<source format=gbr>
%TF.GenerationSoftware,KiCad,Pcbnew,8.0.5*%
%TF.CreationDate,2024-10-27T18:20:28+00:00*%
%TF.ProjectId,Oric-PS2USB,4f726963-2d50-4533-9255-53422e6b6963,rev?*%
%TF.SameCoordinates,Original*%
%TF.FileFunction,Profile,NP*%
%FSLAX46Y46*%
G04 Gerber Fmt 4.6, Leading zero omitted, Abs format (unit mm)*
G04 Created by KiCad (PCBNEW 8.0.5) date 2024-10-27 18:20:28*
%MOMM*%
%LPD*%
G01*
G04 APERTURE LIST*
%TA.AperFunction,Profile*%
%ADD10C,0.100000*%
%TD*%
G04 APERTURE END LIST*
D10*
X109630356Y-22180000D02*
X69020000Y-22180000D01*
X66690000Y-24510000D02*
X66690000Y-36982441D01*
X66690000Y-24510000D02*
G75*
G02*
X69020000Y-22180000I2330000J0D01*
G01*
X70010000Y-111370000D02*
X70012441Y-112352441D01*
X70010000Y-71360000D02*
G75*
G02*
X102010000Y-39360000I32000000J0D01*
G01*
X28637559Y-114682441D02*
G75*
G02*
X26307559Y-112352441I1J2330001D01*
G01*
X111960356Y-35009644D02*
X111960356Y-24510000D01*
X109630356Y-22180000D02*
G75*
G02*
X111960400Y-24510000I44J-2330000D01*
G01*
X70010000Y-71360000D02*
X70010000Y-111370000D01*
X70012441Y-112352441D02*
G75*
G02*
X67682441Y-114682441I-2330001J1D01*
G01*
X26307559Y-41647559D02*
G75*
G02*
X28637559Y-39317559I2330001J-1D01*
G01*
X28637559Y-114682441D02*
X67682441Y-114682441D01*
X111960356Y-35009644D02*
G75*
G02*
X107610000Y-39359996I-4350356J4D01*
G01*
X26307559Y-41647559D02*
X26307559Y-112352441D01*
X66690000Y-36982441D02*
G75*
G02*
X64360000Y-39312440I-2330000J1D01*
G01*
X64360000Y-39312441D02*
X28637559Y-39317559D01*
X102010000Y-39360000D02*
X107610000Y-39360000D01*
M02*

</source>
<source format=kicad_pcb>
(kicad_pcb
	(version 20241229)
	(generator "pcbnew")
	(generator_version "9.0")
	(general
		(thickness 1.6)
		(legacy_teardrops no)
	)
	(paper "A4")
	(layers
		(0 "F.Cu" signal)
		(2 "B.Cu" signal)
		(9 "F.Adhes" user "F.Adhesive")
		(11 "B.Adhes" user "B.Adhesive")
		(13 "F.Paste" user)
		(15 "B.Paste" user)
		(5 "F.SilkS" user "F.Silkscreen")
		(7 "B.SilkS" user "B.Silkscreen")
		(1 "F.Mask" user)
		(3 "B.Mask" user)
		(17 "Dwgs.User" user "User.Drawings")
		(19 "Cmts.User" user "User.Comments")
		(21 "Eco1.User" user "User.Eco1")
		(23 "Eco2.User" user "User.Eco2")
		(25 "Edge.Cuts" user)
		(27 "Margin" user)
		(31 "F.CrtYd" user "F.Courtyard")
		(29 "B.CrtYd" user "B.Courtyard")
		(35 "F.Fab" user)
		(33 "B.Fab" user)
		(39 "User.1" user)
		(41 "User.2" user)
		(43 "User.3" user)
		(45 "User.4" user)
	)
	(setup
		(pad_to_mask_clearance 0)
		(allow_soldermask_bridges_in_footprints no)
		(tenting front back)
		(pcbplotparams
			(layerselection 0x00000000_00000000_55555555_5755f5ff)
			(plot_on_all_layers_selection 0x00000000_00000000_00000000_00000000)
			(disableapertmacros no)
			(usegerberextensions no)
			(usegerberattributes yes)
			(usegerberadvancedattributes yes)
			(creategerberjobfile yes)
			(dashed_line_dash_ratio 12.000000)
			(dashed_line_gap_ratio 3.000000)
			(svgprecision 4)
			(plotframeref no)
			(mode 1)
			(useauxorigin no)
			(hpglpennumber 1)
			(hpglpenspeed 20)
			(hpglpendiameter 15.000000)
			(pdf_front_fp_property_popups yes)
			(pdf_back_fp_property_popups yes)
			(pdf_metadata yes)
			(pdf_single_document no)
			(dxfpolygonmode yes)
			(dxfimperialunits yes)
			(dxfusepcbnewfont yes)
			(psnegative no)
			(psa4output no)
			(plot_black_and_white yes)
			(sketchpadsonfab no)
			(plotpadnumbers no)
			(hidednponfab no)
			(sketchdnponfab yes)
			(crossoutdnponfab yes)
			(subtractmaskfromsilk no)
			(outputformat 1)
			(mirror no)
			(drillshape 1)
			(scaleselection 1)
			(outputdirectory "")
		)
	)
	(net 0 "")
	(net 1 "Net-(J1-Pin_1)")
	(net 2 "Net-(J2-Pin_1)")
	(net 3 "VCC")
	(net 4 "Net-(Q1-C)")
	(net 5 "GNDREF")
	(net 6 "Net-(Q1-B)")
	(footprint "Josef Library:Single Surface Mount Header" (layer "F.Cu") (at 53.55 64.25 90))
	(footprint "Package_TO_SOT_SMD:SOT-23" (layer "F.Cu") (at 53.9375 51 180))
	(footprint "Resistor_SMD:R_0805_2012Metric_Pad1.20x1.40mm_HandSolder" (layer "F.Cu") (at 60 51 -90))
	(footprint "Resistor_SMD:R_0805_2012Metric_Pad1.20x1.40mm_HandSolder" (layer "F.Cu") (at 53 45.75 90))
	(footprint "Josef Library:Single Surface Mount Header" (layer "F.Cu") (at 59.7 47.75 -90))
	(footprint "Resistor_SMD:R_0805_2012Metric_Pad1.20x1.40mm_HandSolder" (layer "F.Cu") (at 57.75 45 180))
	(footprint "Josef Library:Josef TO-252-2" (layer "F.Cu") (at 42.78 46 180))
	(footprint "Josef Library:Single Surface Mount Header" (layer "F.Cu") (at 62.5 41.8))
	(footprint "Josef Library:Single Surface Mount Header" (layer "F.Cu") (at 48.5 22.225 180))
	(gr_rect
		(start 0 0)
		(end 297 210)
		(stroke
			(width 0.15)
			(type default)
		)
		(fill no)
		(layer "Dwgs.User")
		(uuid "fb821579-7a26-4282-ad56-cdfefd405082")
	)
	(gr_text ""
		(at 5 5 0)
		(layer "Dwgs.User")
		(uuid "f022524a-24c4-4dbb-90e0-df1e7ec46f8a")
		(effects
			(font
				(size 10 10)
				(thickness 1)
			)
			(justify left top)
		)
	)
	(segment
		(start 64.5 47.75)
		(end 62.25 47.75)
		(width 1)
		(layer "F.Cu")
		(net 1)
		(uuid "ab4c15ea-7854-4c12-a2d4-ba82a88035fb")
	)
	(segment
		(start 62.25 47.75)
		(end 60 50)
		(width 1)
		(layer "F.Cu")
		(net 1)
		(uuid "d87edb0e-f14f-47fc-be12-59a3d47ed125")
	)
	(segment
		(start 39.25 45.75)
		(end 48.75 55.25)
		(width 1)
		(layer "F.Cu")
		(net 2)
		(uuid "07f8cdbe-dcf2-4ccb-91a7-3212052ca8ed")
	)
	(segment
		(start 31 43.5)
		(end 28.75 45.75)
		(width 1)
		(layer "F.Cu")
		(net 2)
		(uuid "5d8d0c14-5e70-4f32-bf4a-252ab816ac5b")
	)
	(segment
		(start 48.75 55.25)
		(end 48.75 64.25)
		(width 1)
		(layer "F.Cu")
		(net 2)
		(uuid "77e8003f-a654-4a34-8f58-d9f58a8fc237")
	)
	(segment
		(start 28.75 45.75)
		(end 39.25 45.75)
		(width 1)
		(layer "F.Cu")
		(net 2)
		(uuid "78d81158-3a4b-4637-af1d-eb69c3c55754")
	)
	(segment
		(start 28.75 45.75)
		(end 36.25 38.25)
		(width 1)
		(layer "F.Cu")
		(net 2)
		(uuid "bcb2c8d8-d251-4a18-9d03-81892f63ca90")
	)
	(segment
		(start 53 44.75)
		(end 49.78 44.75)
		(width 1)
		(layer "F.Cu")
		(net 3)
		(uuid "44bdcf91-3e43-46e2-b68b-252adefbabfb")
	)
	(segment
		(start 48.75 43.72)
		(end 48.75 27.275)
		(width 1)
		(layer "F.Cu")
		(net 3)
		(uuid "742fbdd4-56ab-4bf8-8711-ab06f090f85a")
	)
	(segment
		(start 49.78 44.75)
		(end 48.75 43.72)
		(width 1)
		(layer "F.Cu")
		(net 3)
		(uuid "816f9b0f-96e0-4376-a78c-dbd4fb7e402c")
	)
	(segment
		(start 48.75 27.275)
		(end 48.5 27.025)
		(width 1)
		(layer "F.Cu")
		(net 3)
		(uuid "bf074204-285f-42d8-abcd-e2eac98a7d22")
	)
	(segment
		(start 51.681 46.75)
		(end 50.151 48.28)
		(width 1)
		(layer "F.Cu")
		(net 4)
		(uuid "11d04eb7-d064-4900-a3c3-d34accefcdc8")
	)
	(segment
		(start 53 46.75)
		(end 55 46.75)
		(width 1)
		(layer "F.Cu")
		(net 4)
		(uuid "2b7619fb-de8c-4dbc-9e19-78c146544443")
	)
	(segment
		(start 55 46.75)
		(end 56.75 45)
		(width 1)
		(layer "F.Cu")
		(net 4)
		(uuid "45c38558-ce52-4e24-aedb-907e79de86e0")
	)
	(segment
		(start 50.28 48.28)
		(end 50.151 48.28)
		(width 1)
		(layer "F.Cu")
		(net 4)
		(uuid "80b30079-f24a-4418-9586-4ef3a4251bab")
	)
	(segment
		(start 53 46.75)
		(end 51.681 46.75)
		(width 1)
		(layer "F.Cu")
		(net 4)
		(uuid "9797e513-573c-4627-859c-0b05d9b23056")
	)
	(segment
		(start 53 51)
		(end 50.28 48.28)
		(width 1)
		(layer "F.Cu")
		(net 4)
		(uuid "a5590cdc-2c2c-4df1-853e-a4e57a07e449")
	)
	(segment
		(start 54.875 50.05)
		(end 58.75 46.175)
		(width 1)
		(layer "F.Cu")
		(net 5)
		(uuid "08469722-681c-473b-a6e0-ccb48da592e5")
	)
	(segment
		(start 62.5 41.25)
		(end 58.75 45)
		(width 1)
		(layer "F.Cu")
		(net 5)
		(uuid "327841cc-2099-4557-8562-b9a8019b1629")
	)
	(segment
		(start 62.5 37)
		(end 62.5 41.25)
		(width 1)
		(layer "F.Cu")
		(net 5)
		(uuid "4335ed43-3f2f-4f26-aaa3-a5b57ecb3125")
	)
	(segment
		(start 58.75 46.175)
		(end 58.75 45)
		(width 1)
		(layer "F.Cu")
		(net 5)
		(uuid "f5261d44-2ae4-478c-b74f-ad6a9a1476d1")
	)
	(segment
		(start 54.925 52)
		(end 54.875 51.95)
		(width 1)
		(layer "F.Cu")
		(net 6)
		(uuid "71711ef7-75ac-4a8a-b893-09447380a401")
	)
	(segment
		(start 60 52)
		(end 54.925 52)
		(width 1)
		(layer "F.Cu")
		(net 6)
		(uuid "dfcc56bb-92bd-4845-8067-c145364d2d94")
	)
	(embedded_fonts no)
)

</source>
--
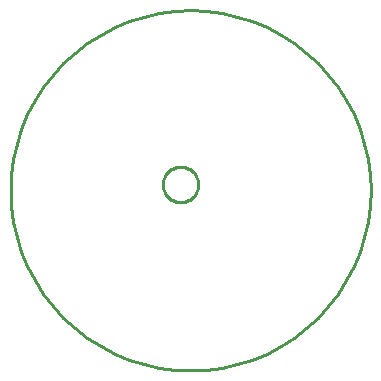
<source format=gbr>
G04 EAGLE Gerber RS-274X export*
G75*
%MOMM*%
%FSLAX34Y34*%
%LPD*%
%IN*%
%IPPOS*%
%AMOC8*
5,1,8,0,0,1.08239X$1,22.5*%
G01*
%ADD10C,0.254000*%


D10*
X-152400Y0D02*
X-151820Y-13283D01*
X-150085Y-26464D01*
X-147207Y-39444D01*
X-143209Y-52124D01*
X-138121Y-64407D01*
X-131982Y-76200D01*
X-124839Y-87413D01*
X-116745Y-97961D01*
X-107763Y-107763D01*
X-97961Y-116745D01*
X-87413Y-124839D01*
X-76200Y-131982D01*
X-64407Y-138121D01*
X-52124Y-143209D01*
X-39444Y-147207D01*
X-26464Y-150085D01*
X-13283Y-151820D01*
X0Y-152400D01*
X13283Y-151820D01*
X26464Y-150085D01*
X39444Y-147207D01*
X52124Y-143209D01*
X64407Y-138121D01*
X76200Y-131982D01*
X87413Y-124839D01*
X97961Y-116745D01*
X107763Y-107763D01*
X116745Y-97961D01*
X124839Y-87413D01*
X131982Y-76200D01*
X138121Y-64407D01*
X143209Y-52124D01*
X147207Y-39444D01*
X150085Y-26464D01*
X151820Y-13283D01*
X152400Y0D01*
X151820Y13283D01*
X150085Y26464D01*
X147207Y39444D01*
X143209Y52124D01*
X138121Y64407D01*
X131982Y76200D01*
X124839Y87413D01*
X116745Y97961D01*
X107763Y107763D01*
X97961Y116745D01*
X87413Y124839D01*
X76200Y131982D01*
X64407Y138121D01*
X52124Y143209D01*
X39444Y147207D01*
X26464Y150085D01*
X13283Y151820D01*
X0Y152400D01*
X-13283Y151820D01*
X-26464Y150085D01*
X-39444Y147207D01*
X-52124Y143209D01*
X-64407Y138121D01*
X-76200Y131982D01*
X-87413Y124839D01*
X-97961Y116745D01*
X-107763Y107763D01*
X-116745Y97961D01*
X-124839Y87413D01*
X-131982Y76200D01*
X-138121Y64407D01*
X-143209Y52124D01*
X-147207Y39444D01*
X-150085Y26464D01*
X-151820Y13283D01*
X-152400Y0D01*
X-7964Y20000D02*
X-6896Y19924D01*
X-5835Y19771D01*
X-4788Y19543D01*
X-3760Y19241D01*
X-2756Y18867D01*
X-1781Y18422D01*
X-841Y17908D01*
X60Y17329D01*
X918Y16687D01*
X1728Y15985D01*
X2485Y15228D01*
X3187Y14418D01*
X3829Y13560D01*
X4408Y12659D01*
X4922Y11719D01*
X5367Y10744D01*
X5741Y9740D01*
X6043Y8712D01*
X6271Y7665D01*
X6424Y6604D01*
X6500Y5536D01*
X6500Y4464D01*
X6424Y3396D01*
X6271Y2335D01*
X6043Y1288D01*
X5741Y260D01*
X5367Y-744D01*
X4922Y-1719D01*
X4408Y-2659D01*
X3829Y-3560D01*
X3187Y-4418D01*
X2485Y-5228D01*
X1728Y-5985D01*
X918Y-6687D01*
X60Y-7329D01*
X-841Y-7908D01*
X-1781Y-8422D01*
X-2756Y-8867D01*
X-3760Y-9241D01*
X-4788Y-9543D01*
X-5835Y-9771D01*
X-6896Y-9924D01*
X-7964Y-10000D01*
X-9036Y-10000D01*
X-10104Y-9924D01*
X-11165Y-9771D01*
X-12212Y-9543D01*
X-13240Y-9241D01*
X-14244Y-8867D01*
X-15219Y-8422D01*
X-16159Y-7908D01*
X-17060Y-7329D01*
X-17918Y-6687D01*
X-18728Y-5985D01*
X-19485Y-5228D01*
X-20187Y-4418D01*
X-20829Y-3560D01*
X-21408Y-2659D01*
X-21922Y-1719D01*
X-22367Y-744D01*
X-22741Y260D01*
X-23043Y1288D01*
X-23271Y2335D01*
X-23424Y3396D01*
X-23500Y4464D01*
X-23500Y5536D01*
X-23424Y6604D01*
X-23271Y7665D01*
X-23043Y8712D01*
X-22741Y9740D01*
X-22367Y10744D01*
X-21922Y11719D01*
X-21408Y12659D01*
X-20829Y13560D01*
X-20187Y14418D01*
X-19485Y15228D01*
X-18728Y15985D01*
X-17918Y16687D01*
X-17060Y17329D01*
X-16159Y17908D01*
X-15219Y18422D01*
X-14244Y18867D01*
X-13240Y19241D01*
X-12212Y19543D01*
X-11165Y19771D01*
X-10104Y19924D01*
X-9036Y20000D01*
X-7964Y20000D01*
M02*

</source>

--- Assignment ---
Going through the entries, return every line holding the word "LIST".

--- Solution for this task ---
G04 APERTURE LIST*
G04 APERTURE END LIST*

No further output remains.